──────── Records for processing ────────
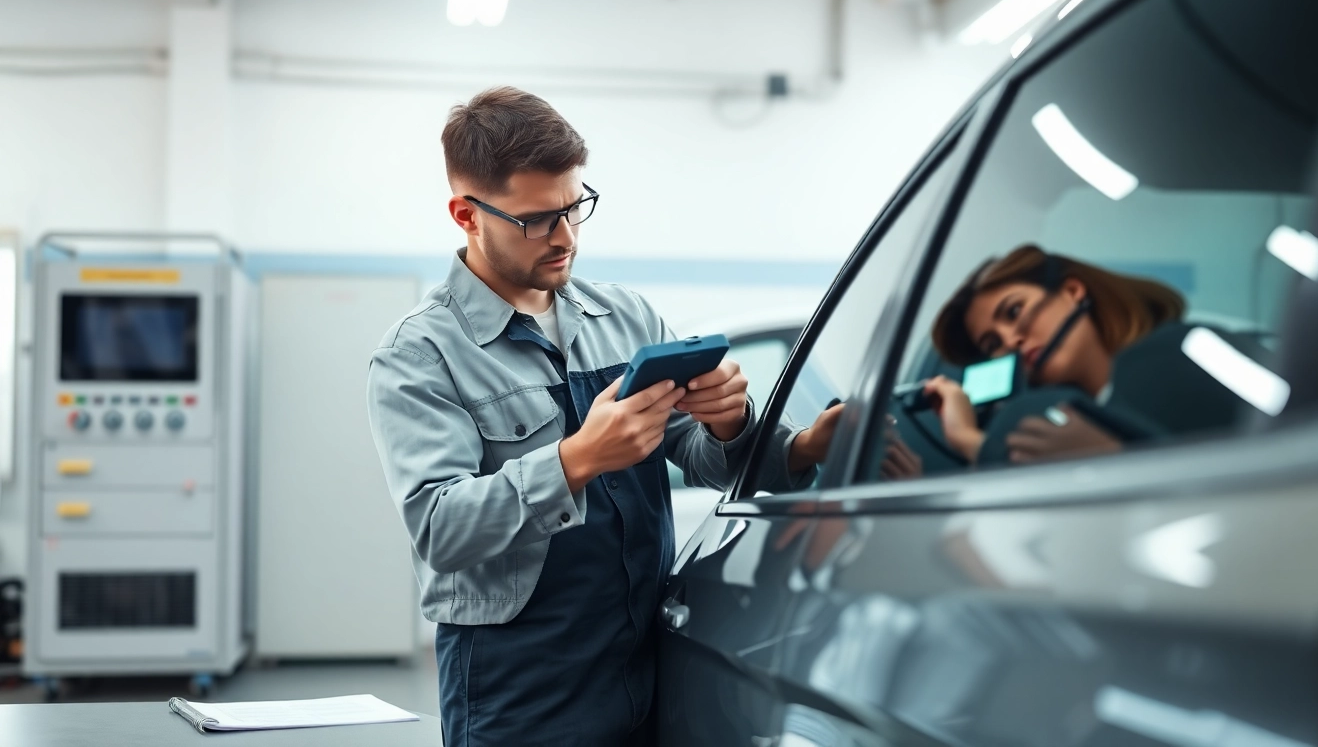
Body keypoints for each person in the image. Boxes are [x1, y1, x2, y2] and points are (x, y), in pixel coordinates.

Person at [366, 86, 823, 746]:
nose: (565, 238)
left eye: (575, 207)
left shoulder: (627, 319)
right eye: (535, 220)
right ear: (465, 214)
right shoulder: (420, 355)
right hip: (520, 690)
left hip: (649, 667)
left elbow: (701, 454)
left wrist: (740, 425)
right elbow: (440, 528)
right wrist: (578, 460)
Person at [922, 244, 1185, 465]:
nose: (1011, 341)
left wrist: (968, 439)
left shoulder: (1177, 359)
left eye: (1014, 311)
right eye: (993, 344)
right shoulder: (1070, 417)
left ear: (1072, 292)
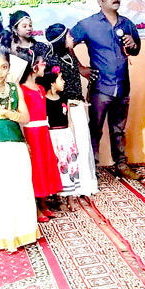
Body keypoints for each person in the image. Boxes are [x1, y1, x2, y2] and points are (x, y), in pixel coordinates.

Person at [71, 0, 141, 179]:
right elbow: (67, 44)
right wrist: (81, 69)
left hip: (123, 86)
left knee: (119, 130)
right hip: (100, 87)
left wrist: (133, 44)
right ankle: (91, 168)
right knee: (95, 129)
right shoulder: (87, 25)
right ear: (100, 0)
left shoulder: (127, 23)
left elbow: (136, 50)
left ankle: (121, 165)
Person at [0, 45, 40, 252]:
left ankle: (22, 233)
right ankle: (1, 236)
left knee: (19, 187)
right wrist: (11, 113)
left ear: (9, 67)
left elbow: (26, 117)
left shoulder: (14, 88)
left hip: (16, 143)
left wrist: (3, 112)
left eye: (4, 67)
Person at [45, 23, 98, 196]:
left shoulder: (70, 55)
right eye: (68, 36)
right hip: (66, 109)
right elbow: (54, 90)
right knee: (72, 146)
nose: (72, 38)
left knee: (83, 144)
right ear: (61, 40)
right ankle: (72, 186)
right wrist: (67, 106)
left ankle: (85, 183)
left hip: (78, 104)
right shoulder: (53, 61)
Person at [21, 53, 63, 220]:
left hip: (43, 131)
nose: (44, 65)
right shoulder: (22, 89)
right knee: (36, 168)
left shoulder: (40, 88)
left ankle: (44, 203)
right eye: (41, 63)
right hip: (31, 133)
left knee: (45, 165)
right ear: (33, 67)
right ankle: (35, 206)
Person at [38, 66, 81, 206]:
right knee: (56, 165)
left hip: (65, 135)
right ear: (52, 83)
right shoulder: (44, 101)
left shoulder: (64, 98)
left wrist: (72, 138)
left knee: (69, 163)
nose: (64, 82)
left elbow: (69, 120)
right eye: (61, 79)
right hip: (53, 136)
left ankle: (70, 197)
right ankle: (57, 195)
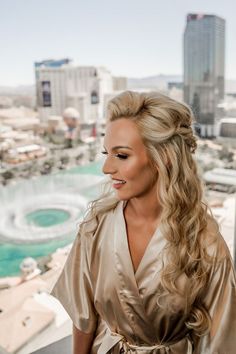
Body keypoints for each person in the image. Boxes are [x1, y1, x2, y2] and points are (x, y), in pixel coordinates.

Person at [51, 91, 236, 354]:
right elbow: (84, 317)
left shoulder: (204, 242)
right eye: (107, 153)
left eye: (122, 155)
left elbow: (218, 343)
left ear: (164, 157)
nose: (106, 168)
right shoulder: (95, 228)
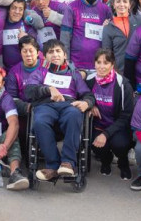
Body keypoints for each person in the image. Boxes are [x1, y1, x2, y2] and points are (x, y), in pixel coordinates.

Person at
────────
──────── Records for processing ────────
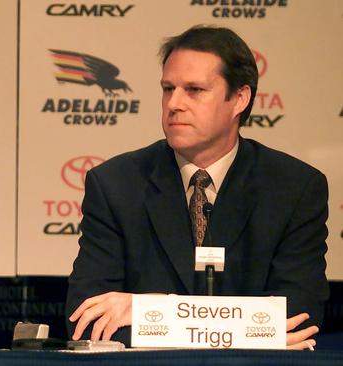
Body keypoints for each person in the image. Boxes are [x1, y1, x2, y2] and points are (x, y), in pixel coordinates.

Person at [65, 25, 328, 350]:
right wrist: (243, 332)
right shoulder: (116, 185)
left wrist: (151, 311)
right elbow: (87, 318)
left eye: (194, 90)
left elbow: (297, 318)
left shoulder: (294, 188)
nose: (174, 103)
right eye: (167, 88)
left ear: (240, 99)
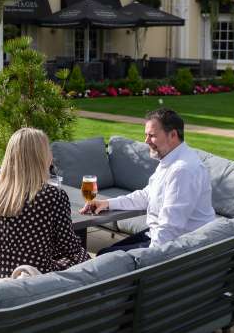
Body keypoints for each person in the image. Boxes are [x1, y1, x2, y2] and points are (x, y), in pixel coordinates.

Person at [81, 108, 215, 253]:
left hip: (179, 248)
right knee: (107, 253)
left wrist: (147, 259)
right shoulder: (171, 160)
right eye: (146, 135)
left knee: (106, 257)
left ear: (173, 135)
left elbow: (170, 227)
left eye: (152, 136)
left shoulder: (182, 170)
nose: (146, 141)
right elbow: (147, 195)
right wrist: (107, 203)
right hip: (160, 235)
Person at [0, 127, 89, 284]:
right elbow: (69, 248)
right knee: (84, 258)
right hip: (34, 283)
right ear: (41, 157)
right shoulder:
────────
### How to complete this task
Throughout the material above, find every line holding "nose" and copy it.

### Task answer
nose: (565, 238)
nose: (1011, 341)
nose: (72, 38)
nose: (44, 65)
nose: (64, 82)
nose: (106, 168)
nose: (174, 103)
nose: (146, 141)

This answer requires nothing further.